Charter Challenge Coming?

Ontario Provincial Police near Clinton Ont., in this file photo from Sept. 14, 2014. (Geoff Robins / THE CANADIAN PRESS)
Ontario Provincial Police near Clinton Ont., in this file photo from Sept. 14, 2014. (Geoff Robins / THE CANADIAN PRESS)

TORONTO – The Ontario government has passed a bill overhauling policing regulations in the province, saying it will strengthen oversight of law enforcement and redefine officers’ duties.

Bill 175, dubbed the Safer Ontario Act, passed in the legislature Thursday and offers the first updates to the Police Services Act in more than 25 years.

One of the most significant changes involves expanding the mandates of the province’s three police oversight agencies, increasing the scope of what they can investigate and adding extra accountability measures.

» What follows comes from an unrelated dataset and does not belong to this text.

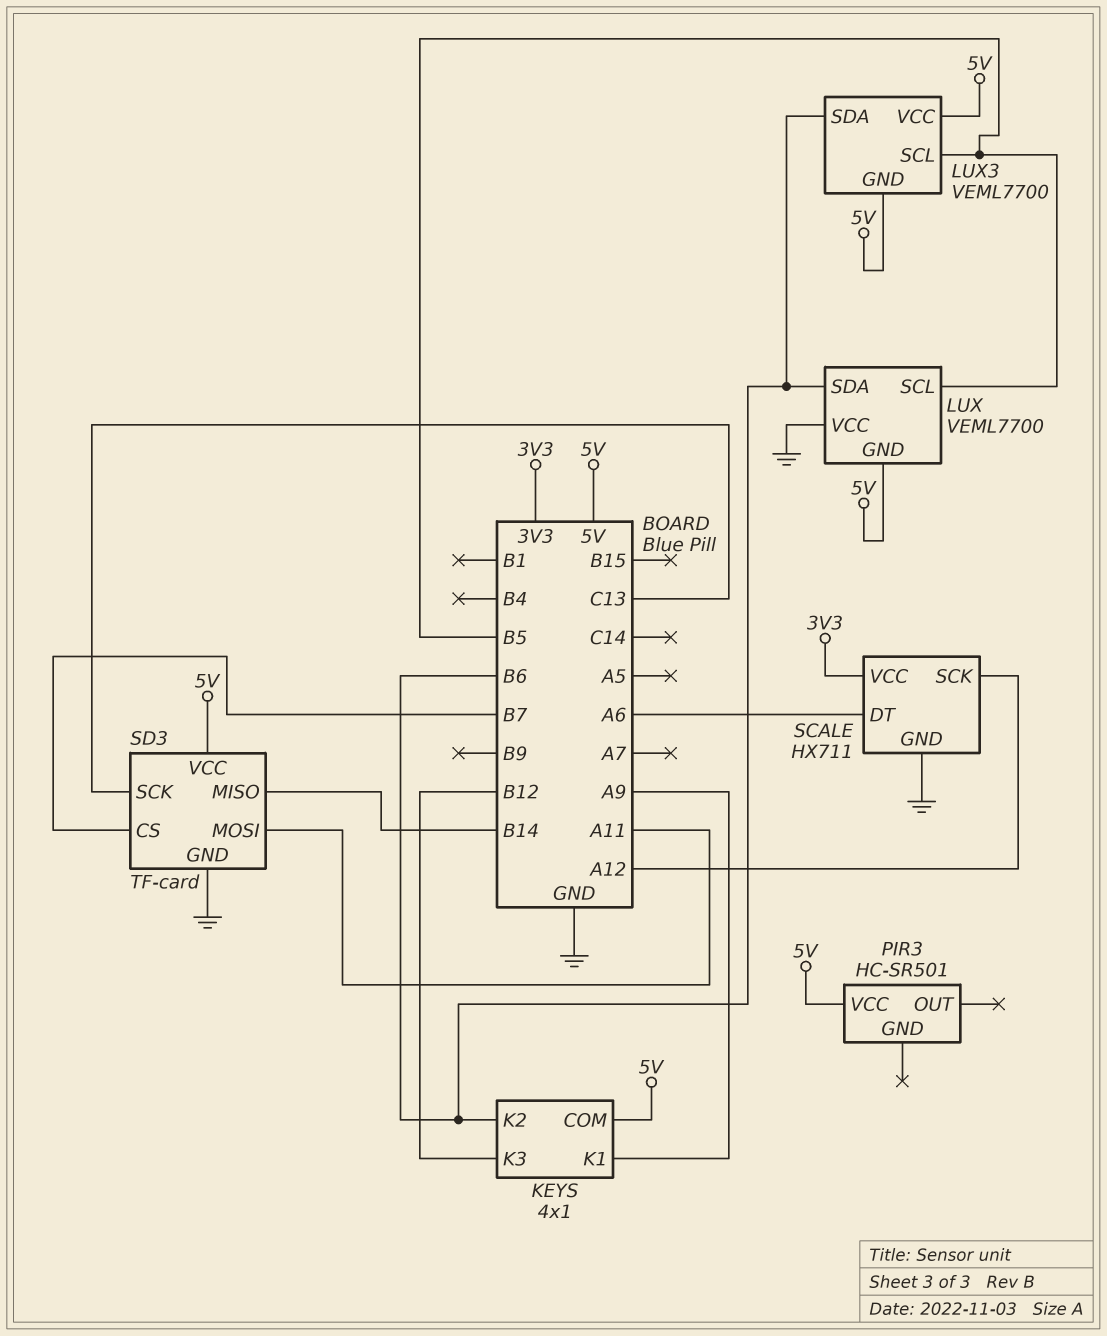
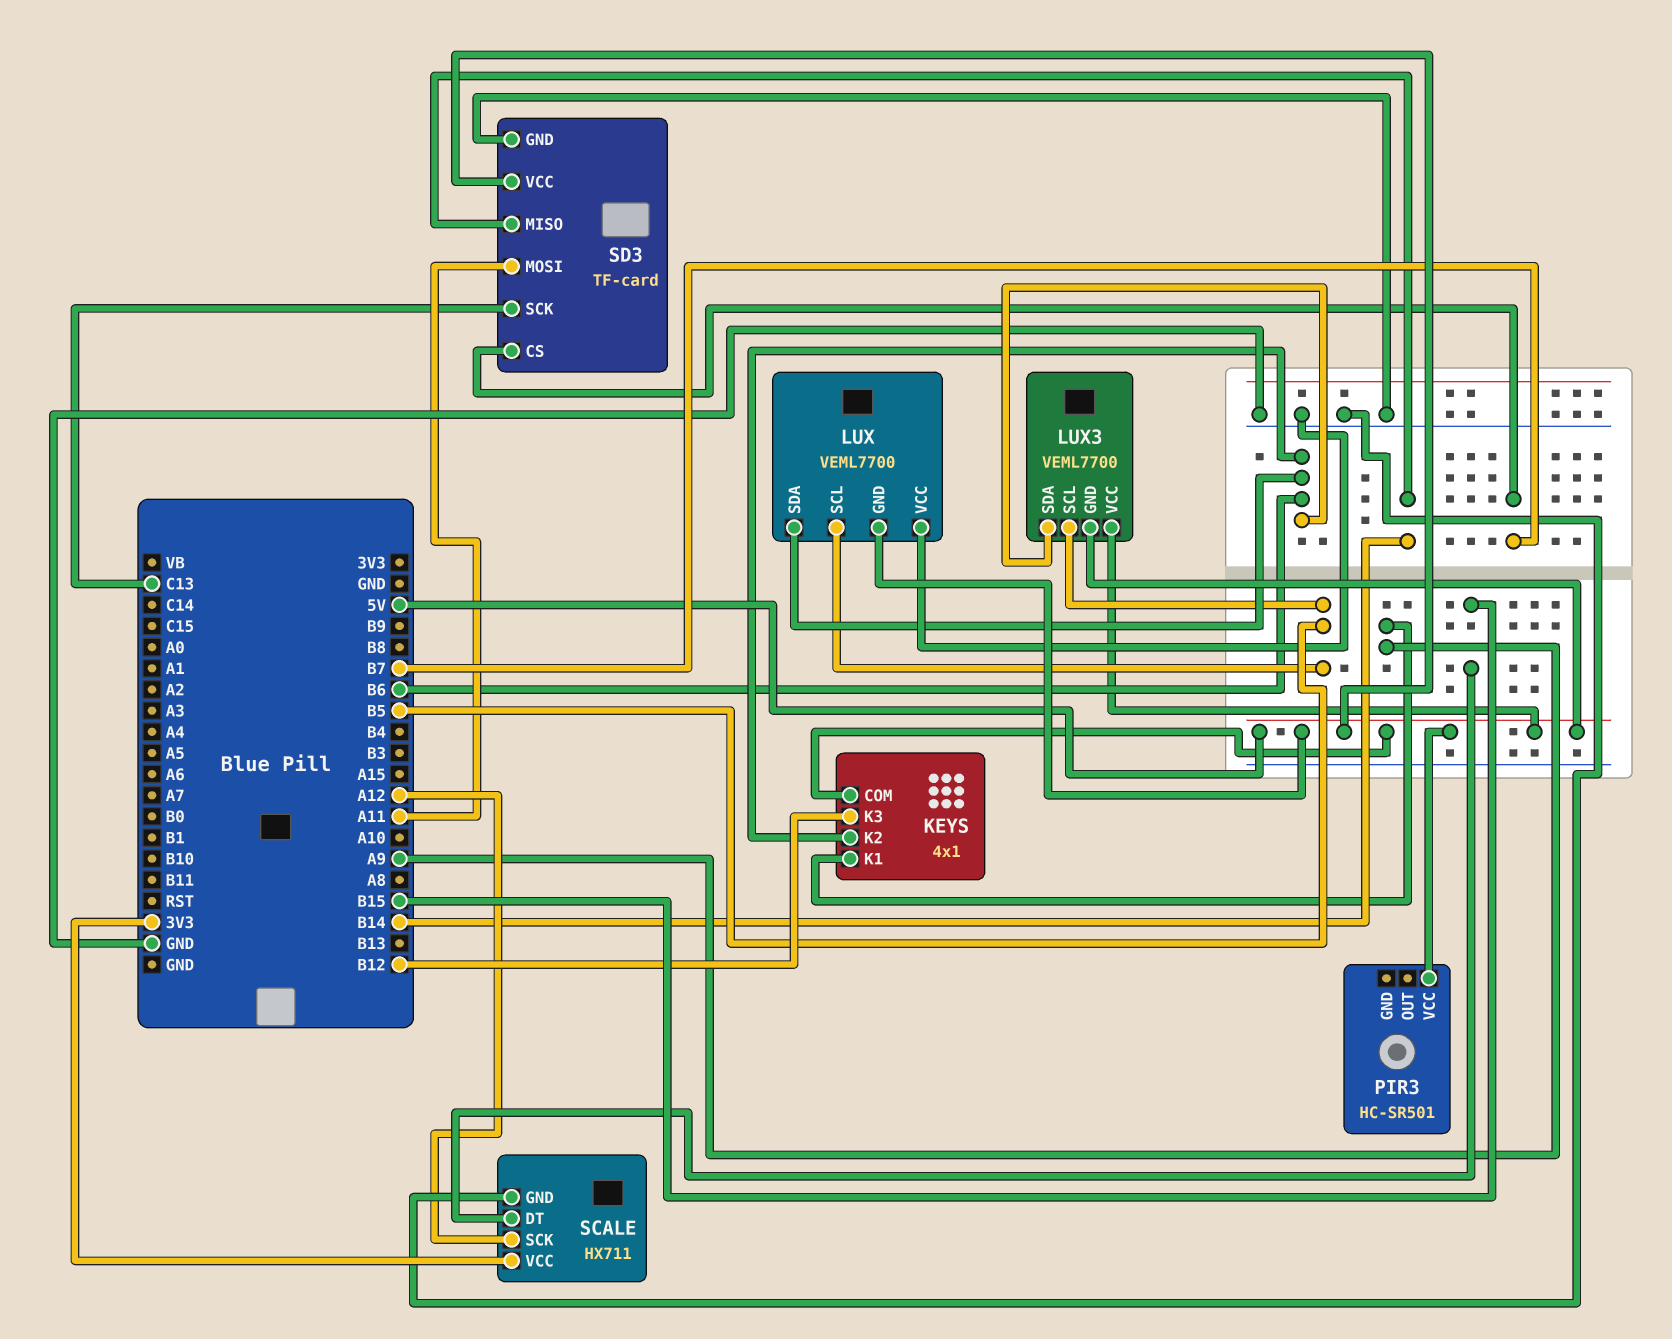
SCALE pin DT: A6 -> B15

The Ministry of Community Safety and Correctional Services says it revised the bill to reflect concerns voiced by police associations when the legislation was tabled last year.

But some of those police associations say they still have qualms about the bill, arguing it opens the door for privatization down the road by strictly defining officer duties and referring others for outsourcing.

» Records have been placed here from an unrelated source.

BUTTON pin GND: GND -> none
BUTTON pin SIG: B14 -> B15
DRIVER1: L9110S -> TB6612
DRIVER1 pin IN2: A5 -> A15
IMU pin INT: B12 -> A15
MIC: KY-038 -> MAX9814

Attorney General Yasir Naqvi says the long-sought updates to the province’s policing laws – which go into effect in a few months – will give forces the tools they need to do their work in the modern era.

“This bill is very much about strengthening the trust and respect between the police and the communities they serve,” Naqvi said. “The legislation we have passed today … really sets the framework for modern policing in 21st-century Ontario.”

Many of the changes stem from Appeal Court Justice Michael Tulloch’s report on police oversight, which made 129 recommendations aimed at increasing transparency and accountability for the province’s forces and the bodies that oversee their conduct.